Segment Start: Supplied data

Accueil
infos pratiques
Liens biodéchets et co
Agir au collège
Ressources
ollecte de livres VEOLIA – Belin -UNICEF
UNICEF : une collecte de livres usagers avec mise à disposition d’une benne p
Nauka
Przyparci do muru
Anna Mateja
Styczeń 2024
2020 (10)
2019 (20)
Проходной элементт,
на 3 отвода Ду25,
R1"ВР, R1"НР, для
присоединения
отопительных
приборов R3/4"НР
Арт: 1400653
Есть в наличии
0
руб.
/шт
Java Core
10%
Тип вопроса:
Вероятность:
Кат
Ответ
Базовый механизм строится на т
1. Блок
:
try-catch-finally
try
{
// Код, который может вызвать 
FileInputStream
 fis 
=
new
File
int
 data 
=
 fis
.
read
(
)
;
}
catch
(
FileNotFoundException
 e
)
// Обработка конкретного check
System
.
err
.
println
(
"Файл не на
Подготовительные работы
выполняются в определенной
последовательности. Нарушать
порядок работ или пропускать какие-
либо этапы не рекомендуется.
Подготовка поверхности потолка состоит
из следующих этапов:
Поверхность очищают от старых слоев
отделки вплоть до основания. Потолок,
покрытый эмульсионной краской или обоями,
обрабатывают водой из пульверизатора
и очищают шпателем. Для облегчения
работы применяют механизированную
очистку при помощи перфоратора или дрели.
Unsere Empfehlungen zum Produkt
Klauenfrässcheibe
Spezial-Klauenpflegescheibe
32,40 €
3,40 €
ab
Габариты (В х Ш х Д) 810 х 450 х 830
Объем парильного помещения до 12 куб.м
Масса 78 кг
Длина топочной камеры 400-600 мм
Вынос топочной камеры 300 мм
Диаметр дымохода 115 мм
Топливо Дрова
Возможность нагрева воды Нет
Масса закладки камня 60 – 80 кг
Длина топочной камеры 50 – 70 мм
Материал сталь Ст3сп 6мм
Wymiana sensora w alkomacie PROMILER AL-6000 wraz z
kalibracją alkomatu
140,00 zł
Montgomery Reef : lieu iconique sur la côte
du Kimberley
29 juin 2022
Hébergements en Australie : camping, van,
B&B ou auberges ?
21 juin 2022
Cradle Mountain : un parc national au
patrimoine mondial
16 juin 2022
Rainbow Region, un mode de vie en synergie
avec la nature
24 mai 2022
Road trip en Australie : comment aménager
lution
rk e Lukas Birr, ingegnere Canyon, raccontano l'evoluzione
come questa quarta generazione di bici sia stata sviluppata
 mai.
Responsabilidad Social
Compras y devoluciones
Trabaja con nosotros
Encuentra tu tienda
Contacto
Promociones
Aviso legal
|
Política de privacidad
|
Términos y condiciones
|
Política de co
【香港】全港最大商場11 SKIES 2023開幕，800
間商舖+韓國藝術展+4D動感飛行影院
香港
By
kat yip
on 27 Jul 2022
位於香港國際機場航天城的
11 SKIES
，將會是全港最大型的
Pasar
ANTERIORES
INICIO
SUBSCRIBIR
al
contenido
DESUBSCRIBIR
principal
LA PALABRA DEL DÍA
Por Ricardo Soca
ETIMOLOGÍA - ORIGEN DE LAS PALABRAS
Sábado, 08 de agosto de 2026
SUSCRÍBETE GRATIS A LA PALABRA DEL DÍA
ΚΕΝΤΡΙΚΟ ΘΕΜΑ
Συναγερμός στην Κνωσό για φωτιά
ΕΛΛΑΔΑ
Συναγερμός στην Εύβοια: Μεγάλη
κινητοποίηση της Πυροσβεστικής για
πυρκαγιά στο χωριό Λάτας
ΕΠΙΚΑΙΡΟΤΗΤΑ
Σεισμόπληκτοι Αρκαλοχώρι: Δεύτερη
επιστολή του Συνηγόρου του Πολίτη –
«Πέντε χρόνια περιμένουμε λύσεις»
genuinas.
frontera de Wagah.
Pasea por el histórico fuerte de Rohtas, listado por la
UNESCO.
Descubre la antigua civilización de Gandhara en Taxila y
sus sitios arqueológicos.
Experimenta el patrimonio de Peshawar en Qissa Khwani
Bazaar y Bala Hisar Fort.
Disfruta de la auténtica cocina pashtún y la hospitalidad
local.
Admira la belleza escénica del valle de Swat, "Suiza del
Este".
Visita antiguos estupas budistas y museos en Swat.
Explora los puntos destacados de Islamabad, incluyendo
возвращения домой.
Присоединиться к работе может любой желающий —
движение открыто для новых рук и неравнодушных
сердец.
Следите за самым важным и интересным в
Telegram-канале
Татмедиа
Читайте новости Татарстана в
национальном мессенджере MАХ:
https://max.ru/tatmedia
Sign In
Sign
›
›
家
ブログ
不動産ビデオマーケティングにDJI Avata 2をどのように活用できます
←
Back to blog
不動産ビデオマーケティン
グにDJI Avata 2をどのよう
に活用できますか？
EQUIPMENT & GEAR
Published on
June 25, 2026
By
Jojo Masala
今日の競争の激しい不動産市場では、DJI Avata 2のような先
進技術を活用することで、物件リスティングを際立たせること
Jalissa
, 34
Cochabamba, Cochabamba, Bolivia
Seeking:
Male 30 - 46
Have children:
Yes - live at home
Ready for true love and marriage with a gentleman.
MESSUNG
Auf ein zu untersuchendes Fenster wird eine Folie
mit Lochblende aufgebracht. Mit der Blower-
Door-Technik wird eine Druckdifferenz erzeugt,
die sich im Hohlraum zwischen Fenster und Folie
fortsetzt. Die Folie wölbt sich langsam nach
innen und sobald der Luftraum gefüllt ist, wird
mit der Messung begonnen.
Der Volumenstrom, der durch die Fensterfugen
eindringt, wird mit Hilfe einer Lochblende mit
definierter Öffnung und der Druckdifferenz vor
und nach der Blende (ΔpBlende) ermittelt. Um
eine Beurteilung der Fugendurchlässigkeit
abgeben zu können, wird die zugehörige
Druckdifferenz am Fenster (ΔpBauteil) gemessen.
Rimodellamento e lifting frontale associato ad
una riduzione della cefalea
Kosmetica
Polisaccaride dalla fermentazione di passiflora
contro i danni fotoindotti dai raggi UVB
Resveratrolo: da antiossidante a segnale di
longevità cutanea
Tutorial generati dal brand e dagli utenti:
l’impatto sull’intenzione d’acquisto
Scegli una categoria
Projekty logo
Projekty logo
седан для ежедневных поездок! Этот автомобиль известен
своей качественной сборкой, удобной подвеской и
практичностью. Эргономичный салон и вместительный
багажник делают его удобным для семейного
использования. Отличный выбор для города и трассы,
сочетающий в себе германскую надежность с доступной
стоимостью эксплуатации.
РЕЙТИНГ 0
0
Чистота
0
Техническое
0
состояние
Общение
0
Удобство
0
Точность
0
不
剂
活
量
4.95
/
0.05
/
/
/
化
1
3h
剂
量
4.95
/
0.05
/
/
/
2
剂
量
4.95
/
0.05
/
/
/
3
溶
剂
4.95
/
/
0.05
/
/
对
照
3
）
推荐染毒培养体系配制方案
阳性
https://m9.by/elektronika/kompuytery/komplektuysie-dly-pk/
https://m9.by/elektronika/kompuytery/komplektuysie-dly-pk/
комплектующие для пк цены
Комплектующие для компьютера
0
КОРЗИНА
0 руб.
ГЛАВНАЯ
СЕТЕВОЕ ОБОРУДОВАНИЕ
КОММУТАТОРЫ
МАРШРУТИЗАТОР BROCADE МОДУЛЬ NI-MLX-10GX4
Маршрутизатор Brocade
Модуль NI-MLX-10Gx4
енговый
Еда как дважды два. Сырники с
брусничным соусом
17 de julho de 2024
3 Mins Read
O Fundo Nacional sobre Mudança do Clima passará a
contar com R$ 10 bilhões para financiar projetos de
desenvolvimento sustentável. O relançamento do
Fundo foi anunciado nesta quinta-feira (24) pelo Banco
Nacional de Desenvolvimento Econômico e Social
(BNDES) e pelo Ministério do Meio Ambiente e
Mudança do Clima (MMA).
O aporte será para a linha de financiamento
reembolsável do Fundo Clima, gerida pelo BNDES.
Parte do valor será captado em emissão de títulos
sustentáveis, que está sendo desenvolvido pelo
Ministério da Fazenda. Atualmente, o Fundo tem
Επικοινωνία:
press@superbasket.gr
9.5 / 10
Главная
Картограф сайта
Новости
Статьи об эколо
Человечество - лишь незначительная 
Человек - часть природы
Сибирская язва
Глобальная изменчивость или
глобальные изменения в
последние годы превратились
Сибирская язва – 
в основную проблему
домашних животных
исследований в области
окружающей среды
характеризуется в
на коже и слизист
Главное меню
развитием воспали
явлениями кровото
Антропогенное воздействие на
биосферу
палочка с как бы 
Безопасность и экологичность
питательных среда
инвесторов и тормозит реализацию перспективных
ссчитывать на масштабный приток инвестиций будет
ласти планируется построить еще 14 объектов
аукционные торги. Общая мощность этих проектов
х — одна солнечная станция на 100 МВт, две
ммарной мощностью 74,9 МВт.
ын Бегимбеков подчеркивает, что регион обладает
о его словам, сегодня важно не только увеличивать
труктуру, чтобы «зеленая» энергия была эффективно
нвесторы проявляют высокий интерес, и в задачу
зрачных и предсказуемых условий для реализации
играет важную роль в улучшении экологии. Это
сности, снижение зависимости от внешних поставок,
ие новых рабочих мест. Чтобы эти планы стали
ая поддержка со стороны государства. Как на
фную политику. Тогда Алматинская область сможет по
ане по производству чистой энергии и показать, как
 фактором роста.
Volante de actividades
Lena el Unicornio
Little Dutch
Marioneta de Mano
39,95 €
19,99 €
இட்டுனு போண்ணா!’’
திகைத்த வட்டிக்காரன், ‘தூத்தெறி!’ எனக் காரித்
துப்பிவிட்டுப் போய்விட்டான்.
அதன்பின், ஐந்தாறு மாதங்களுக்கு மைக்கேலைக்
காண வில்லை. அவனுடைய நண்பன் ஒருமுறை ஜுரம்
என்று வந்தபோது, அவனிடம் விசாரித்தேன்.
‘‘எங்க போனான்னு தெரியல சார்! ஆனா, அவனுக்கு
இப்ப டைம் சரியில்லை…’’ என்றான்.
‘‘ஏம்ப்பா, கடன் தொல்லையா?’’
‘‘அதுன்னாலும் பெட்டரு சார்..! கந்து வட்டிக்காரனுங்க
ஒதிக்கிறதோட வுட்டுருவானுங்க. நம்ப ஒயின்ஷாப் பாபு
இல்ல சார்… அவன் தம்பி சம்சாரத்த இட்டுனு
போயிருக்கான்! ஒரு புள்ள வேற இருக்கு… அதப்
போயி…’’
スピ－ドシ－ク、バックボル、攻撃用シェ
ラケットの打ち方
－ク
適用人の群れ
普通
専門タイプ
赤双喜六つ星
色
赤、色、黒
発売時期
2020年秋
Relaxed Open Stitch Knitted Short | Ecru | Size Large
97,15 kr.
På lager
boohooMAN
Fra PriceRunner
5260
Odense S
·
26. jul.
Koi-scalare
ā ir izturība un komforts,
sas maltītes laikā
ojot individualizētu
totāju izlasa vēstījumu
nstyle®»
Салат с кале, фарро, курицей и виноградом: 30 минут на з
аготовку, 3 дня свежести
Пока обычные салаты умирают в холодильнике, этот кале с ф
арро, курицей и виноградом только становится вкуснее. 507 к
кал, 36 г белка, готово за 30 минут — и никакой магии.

Segment End: Supplied data

* Your objective *
Only the lines from the one with "காண வில்லை. அவனுடைய நண்பன் ஒருமுறை ஜுரம்" through the end of the records above are to be copied, exactly as written.

* Answer area *
காண வில்லை. அவனுடைய நண்பன் ஒருமுறை ஜுரம்
என்று வந்தபோது, அவனிடம் விசாரித்தேன்.
‘‘எங்க போனான்னு தெரியல சார்! ஆனா, அவனுக்கு
இப்ப டைம் சரியில்லை…’’ என்றான்.
‘‘ஏம்ப்பா, கடன் தொல்லையா?’’
‘‘அதுன்னாலும் பெட்டரு சார்..! கந்து வட்டிக்காரனுங்க
ஒதிக்கிறதோட வுட்டுருவானுங்க. நம்ப ஒயின்ஷாப் பாபு
இல்ல சார்… அவன் தம்பி சம்சாரத்த இட்டுனு
போயிருக்கான்! ஒரு புள்ள வேற இருக்கு… அதப்
போயி…’’
スピ－ドシ－ク、バックボル、攻撃用シェ
ラケットの打ち方
－ク
適用人の群れ
普通
専門タイプ
赤双喜六つ星
色
赤、色、黒
発売時期
2020年秋
Relaxed Open Stitch Knitted Short | Ecru | Size Large
97,15 kr.
På lager
boohooMAN
Fra PriceRunner
5260
Odense S
·
26. jul.
Koi-scalare
ā ir izturība un komforts,
sas maltītes laikā
ojot individualizētu
totāju izlasa vēstījumu
nstyle®»
Салат с кале, фарро, курицей и виноградом: 30 минут на з
аготовку, 3 дня свежести
Пока обычные салаты умирают в холодильнике, этот кале с ф
арро, курицей и виноградом только становится вкуснее. 507 к
кал, 36 г белка, готово за 30 минут — и никакой магии.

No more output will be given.